Proper installation requires that the wheel lug torque be set to the recommended specification for your vehicle. These torque specifications can be found in your vehicle's owner's manual, shop repair manual or obtained from your vehicle dealer.

Wheel lug torque specifications are for clean threads that are free of dirt, grit, etc. If applying an anti-seize lubricant, it is important to note it can be applied only on the threads of nuts or bolts. The lubricant must not be used on either seat of the hardware of the wheel. With the seat being the main point of friction where torque is measured, extreme caution must be used if an anti-seize lubricant is applied to the threads as excess can either drip or be pushed onto the lug seat resulting in inaccurate torque values.

A thread chaser or tap should be used to remove any burrs or obstructions of the threads allowing the lug hardware to be turned by hand until it meets the wheel's lug seat. Once lugs are snugged down, finish tightening them with an accurate torque wrench. Use the appropriate crisscross sequence (shown below) for the number of wheel lugs on your vehicle until all have reached their proper torque value. Be careful because if you over-torque a wheel, you can strip a lug nut or hub, stretch or break a stud or bolt, and cause the wheel, brake rotor and/or brake drum to distort.

Use the dry wheel lug torque values specified in the vehicle's owner's manual, shop manual or obtained from the vehicle dealer/service provider. The chart below lists typical torque values that should only be used temporarily until the vehicle's exact torque values can be confirmed.

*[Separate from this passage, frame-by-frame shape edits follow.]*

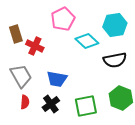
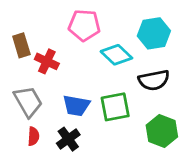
pink pentagon: (63, 19) -> (84, 25), turned 30
green square: (86, 106) -> (115, 107), moved

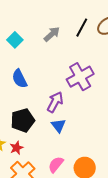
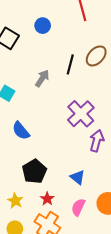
purple arrow: (55, 102) -> (97, 141), moved
blue triangle: (58, 125) -> (78, 177), moved
red star: (17, 148) -> (47, 199), moved

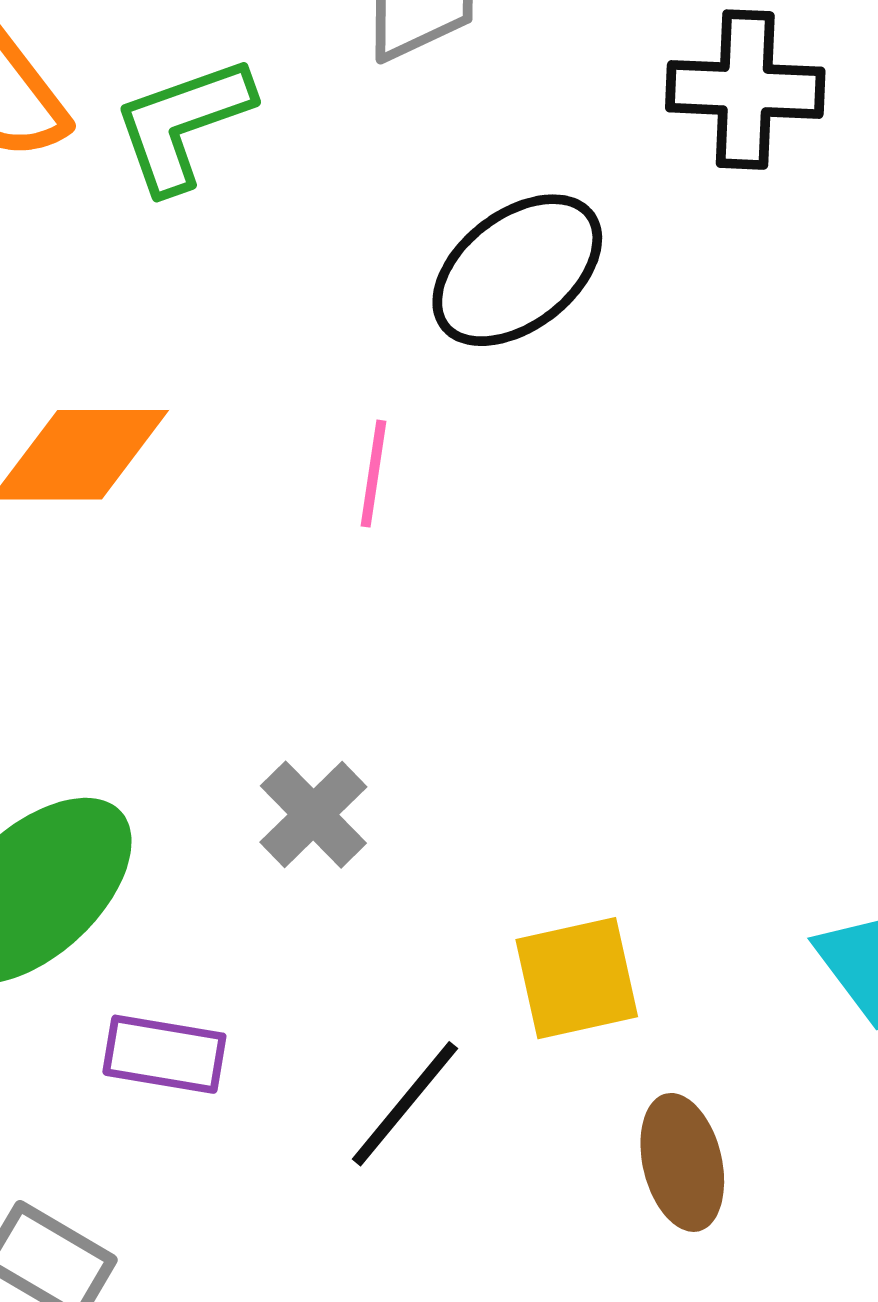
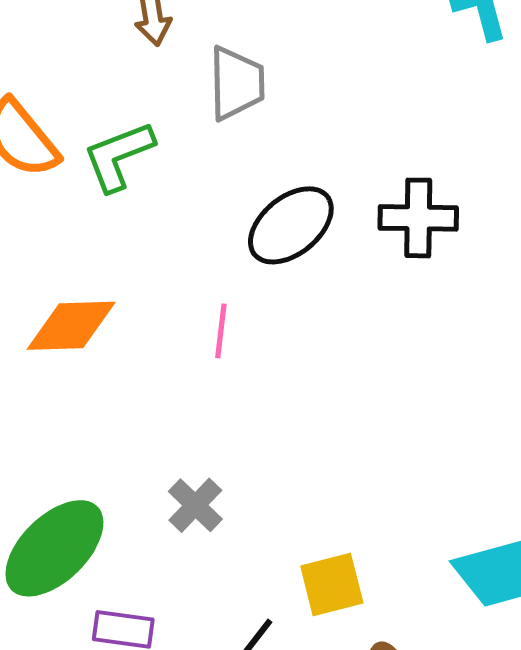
black cross: (745, 90) -> (418, 218), moved

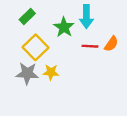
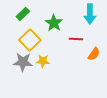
cyan arrow: (86, 17) -> (90, 14), moved
orange semicircle: (111, 44) -> (94, 54), moved

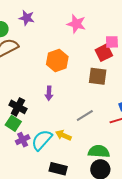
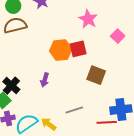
pink square: (112, 42) -> (118, 36), moved, turned 32
red square: (104, 53) -> (78, 49), moved

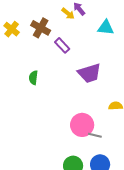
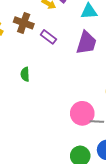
purple trapezoid: (89, 73) -> (86, 43), moved, turned -45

Since the thickness of an alloy wheel can differ from Original Equipment wheels, also verify that the lug nuts or bolts will engage the threads. Refer to the chart below to determine the number of turns or the depth of engagement typical for your stud or bolt size.

Hardware Bolt or
Stud Size
Typical Torque Range
in Ft/Lbs
Minimum Number of Turns
of Hardware Engagement
12 x 1.5 mm 70 - 80 6.5
12 x 1.25 mm 70 - 80 8
14 x 1.5 mm 85 - 90 7.5
14 x 1.25 mm 85 - 90 9
7/16 in. 70 - 80 8
1/2 in. 75 - 85 8
9/16 in. 135 - 145 8

When installing new wheels you should re-torque the wheel lugs after driving the first 50 to 100 miles in case the clamping loads have changed following the initial installation. This is necessary due to the possibility of metal compression/elongation or thermal stresses affecting the wheels as they are breaking in, as well as to verify the accuracy of the original installation. When rechecking torque value, wait for the wheels to cool to ambient temperature (never torque a hot wheel). Loosen and retighten to value, in sequence. Simply repeat the same torque procedure listed above.